Edit: Maybe I should get a couple of these?

Edit2: Do I need to get a restrictor plate as well?

@Shraft - well i mean u have everything you need there really, but yes ur probably going to need more wire, and you don’t “need” a restrictor gate, the stick should come with everything you need outside of the extra wiring and QD’s, everything else is optional

BTW, the JLF-TM-8T-SK fits pretty much at the “exact” clearance needed without the grinding previous ppl have spoke of, even with the mounting plate. only time i feel it grinding against the housing is when i put pressure on the stick…like if i’m playing with the box on my lap and i lean on the box or if your the type that pushes the joystick down when you play then yes it will grind, but when if i put the stick on a flat surface or if u learn to play with more finesse than you should be fine lol

So as per the example quoted above, I went ahead and did the same thing; got rid of the circuit board unto which the buttons were soldered, bought some wire, butt connectors and quick disconnects and made this:

(You have to daisy chain the ground wire)

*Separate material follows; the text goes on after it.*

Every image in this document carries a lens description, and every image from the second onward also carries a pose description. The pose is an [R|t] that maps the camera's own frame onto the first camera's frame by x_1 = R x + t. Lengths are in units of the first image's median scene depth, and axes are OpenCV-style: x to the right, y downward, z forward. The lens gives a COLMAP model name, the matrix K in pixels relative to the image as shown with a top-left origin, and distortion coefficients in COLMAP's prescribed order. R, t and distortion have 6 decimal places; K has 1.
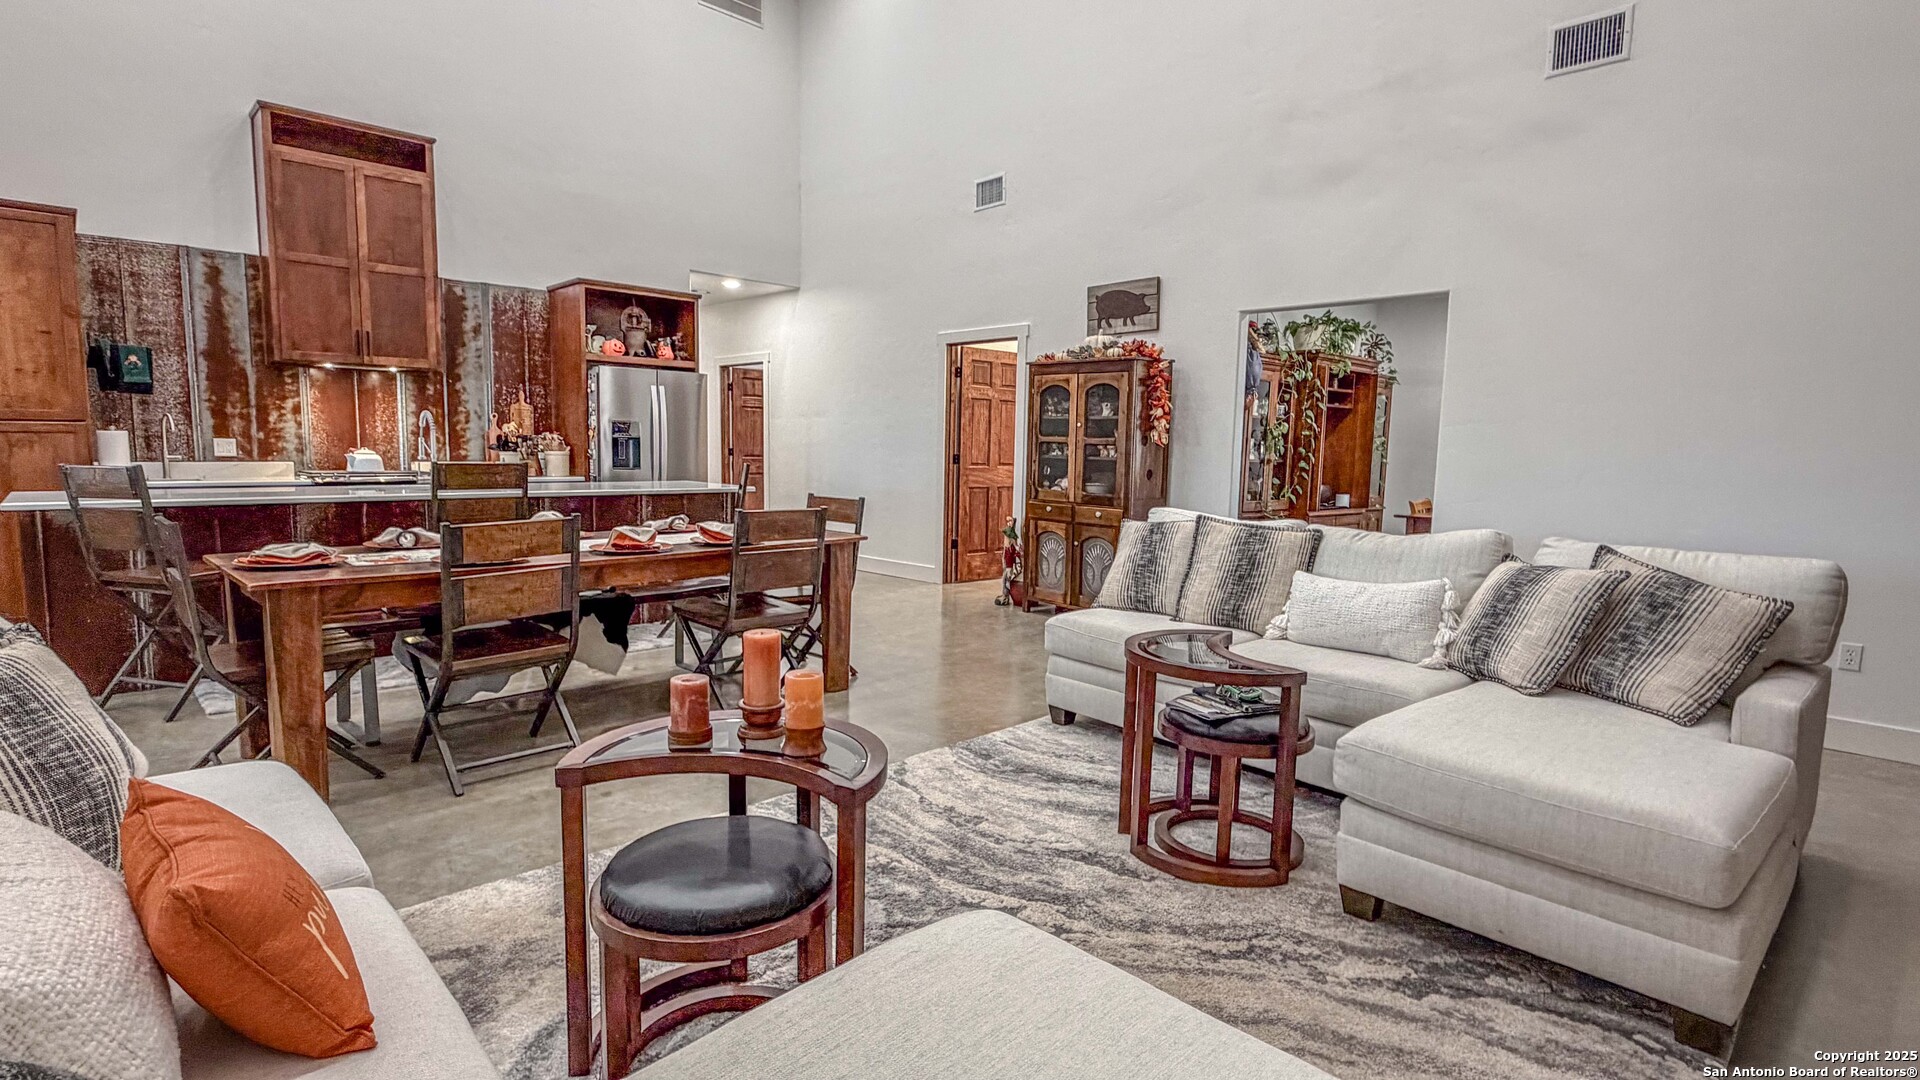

I bought a jlf-tm-8t-sk, which doesn’t come with a PCB like the 8yt which is found in the SE/TE sticks… (I wish I had known that before ordering lol), so I had to set-up more QDs:

Will post pics of the full stick later

I’d really have to recommend either getting one without the mounting plate, or removing the mounting plate if you do get one. Those spots to screw down the mounting plate are nice, but with the mounting plate, it WILL make contact with the plastic on the bottom. Mounting without the plate should be about the same difficulty, and prevent that contact.

see that was my initial problem with it, i tried to drill thru the holes on the gate but the screws don’t clear the assembly to get to the case, i tried to buy new screws from home depot but the thread sizes wouldn’t work right…i’m sure ymmv with that but using the mounting plate was easier imo, either way it’s not like ur “stuck” doing it one way or the other, i’d agree if you can get it on without the mounting plate the clearance is much better, but the stick will obviously mount slightly higher (probably not an issue in practice but good to note), i think the stick mounts at the original Hori stick mount height if you use the mounting plate tho…honestly tho i have Zero problems with the mounting plate and mine isn’t constantly grinding so again ymmv.

i guess in the end it is really personal preference, if using the mount plate grinds then don’t use it, if it doesn’t then great

and done.

To print the artwork, do you print it as a Letter size or as a different size?

Also this too will be my first stick mod with soldering involved (And first ever time soldering period…) I got spoiled and pampered dealing with SE/TE/HRAP 3 and their already installed QDs, so I expect this to be a really messy job… This will be fun…

I used the template quoted below. Printing it true to size actually won’t fit on an 8.5 x 11 so you’ll need something slightly bigger. I personally got it printed at a local business on glossy paper, got it laminated and used spray adhesive to glue it onto the metal plate.

Also, I didn’t have to solder anything at all. I would simply strip the wires a tad longer than I’d need to normally, folded the excess so as to get a thicker end, slide it in the QDs/BCs and crimped them in with pliers.

Also, I do get a bit of a grinding with the stick… the bottom plate is about 5mm thick so I might just grind out 2-3mms and see how it feels. edit: yup, works just fine now.